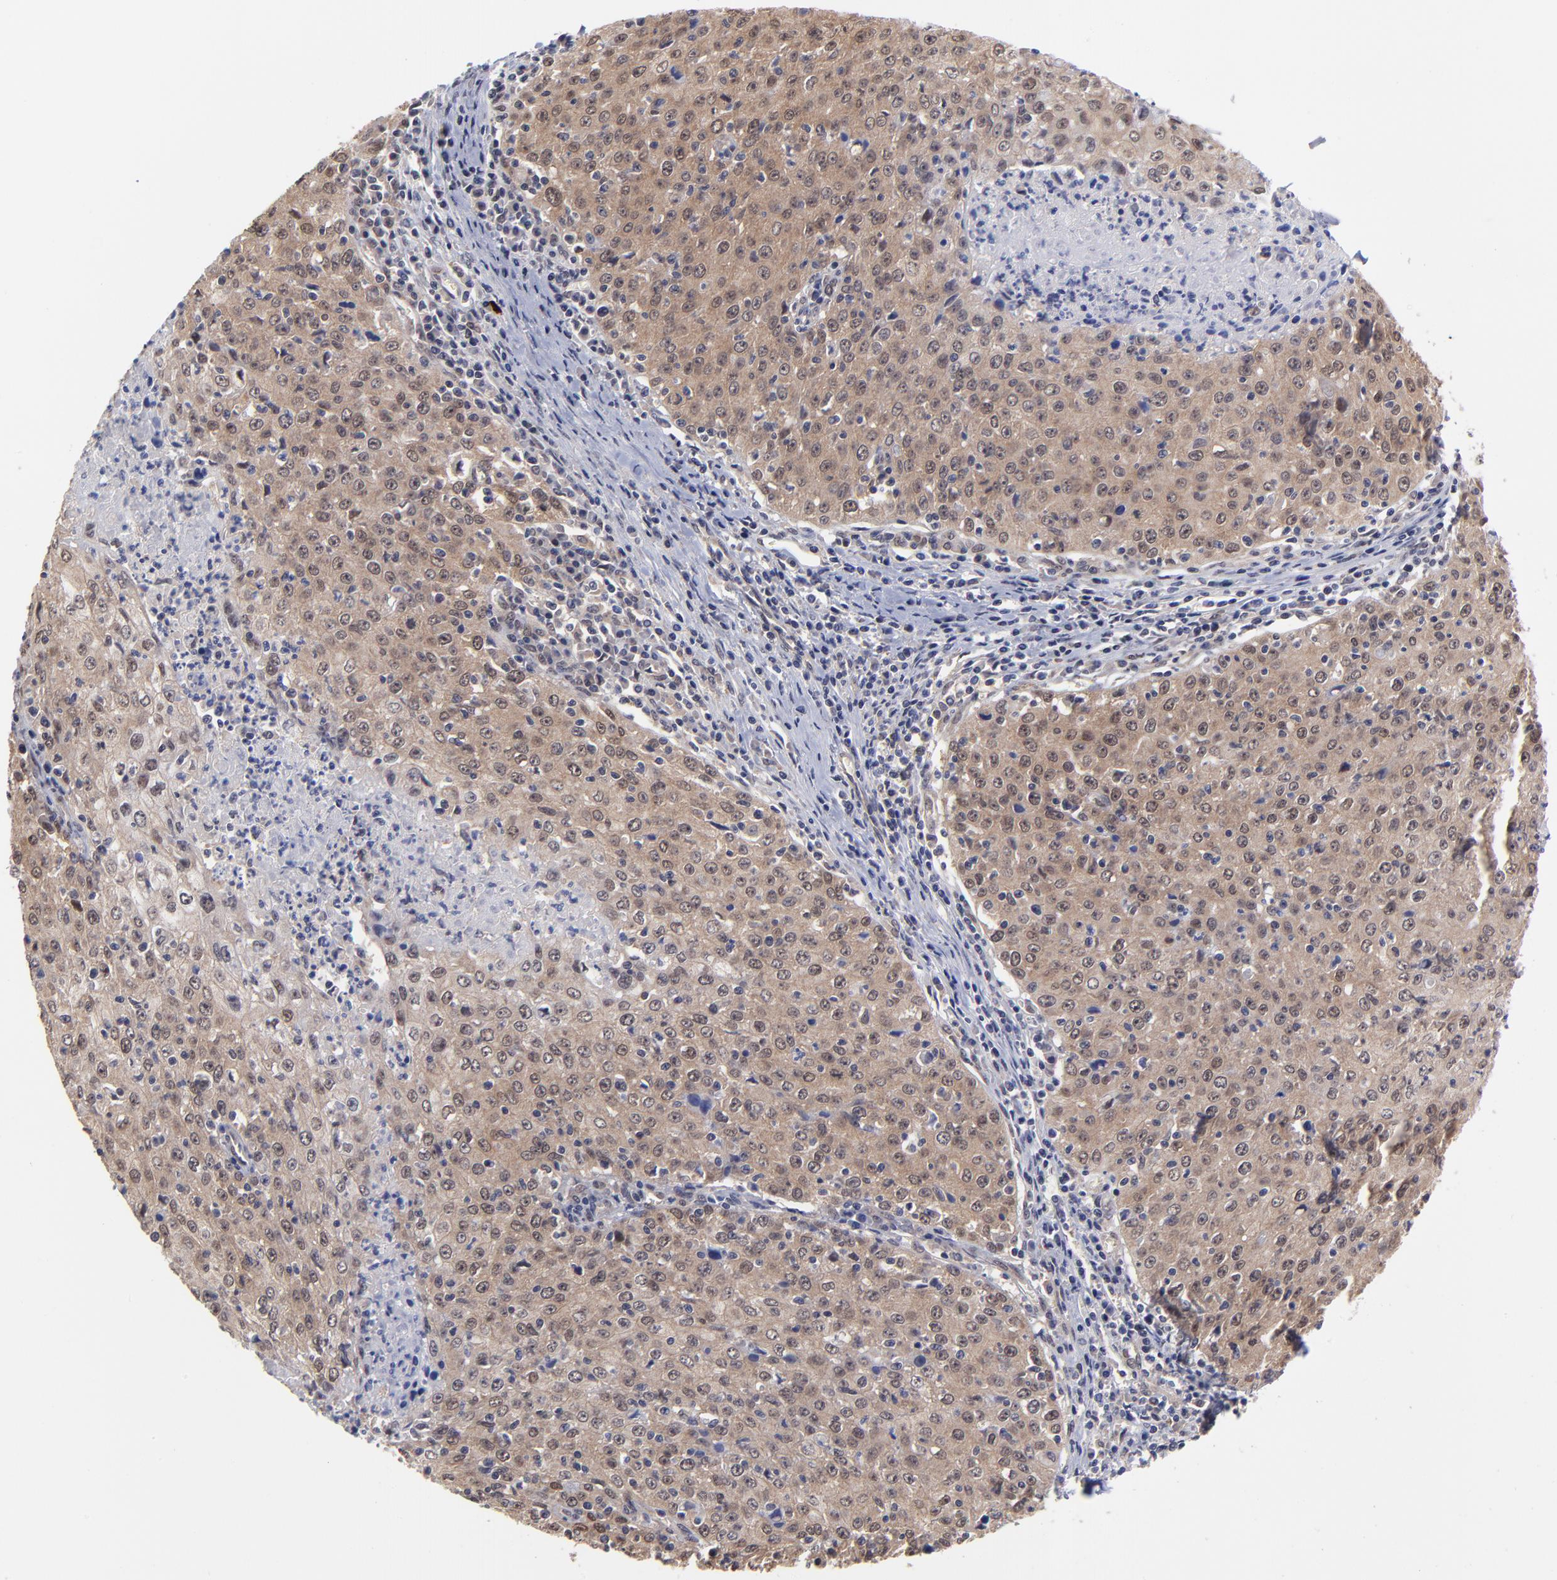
{"staining": {"intensity": "strong", "quantity": ">75%", "location": "cytoplasmic/membranous"}, "tissue": "cervical cancer", "cell_type": "Tumor cells", "image_type": "cancer", "snomed": [{"axis": "morphology", "description": "Squamous cell carcinoma, NOS"}, {"axis": "topography", "description": "Cervix"}], "caption": "Immunohistochemistry (IHC) (DAB (3,3'-diaminobenzidine)) staining of cervical cancer (squamous cell carcinoma) exhibits strong cytoplasmic/membranous protein expression in about >75% of tumor cells. (DAB = brown stain, brightfield microscopy at high magnification).", "gene": "UBE2E3", "patient": {"sex": "female", "age": 27}}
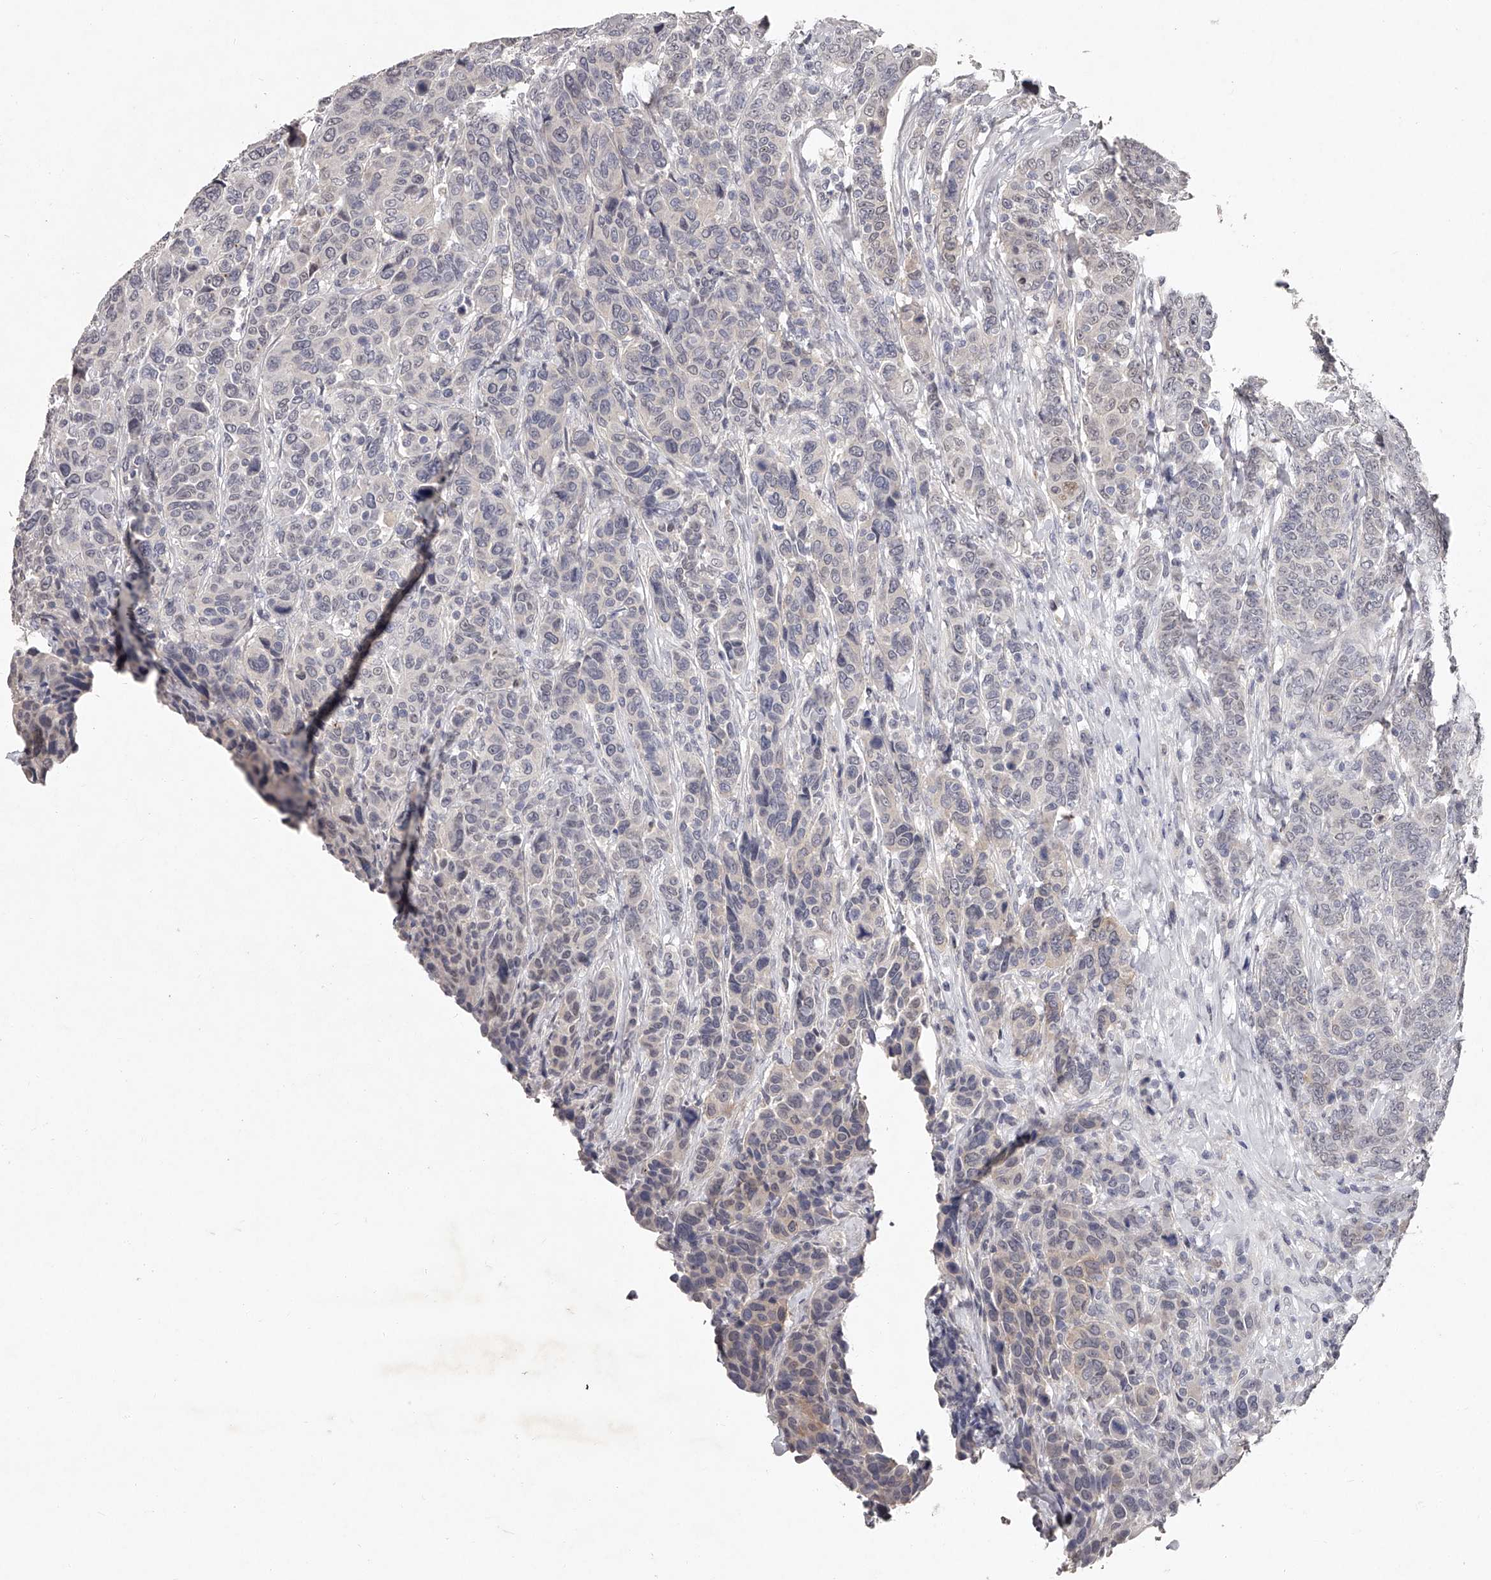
{"staining": {"intensity": "negative", "quantity": "none", "location": "none"}, "tissue": "breast cancer", "cell_type": "Tumor cells", "image_type": "cancer", "snomed": [{"axis": "morphology", "description": "Duct carcinoma"}, {"axis": "topography", "description": "Breast"}], "caption": "The micrograph shows no significant expression in tumor cells of invasive ductal carcinoma (breast).", "gene": "NT5DC1", "patient": {"sex": "female", "age": 37}}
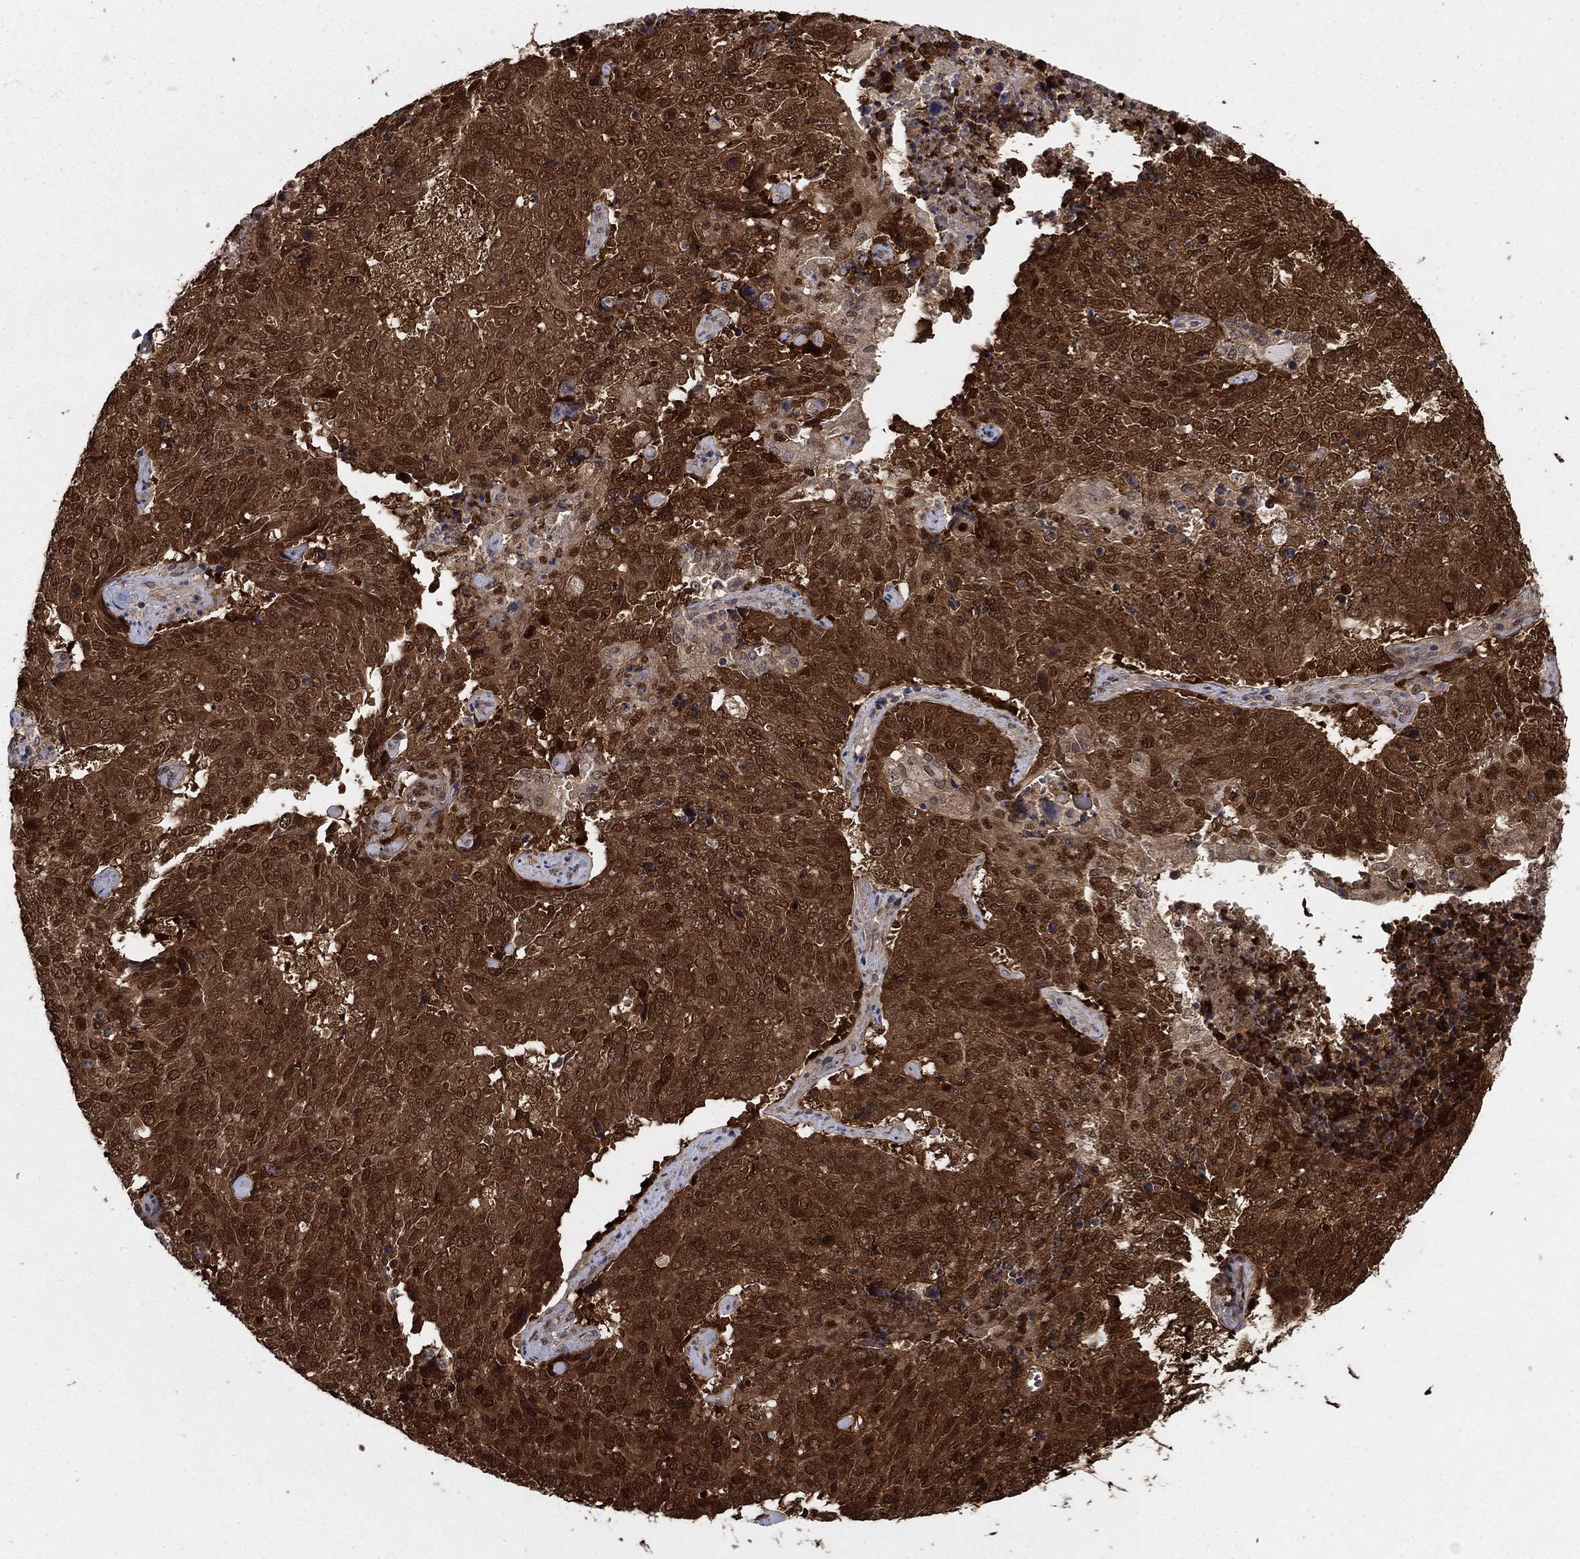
{"staining": {"intensity": "strong", "quantity": ">75%", "location": "cytoplasmic/membranous"}, "tissue": "lung cancer", "cell_type": "Tumor cells", "image_type": "cancer", "snomed": [{"axis": "morphology", "description": "Normal tissue, NOS"}, {"axis": "morphology", "description": "Squamous cell carcinoma, NOS"}, {"axis": "topography", "description": "Bronchus"}, {"axis": "topography", "description": "Lung"}], "caption": "A high amount of strong cytoplasmic/membranous positivity is appreciated in about >75% of tumor cells in lung squamous cell carcinoma tissue. (DAB (3,3'-diaminobenzidine) IHC, brown staining for protein, blue staining for nuclei).", "gene": "FKBP4", "patient": {"sex": "male", "age": 64}}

#### Exercise goal:
Leave out the pictures and restate, word for word, the lines from the top of the data through the line containing "micrograph shows no", both included.

#### Response to this task:
{"staining": {"intensity": "strong", "quantity": ">75%", "location": "cytoplasmic/membranous"}, "tissue": "cervical cancer", "cell_type": "Tumor cells", "image_type": "cancer", "snomed": [{"axis": "morphology", "description": "Squamous cell carcinoma, NOS"}, {"axis": "topography", "description": "Cervix"}], "caption": "Immunohistochemistry (IHC) (DAB (3,3'-diaminobenzidine)) staining of cervical cancer (squamous cell carcinoma) exhibits strong cytoplasmic/membranous protein expression in about >75% of tumor cells. (DAB = brown stain, brightfield microscopy at high magnification).", "gene": "UBE2E3", "patient": {"sex": "female", "age": 27}}
{"staining": {"intensity": "negative", "quantity": "none", "location": "none"}, "tissue": "breast cancer", "cell_type": "Tumor cells", "image_type": "cancer", "snomed": [{"axis": "morphology", "description": "Duct carcinoma"}, {"axis": "topography", "description": "Breast"}], "caption": "The micrograph shows no significant expression in tumor cells of invasive ductal carcinoma (breast).", "gene": "NT5DC1", "patient": {"sex": "female", "age": 37}}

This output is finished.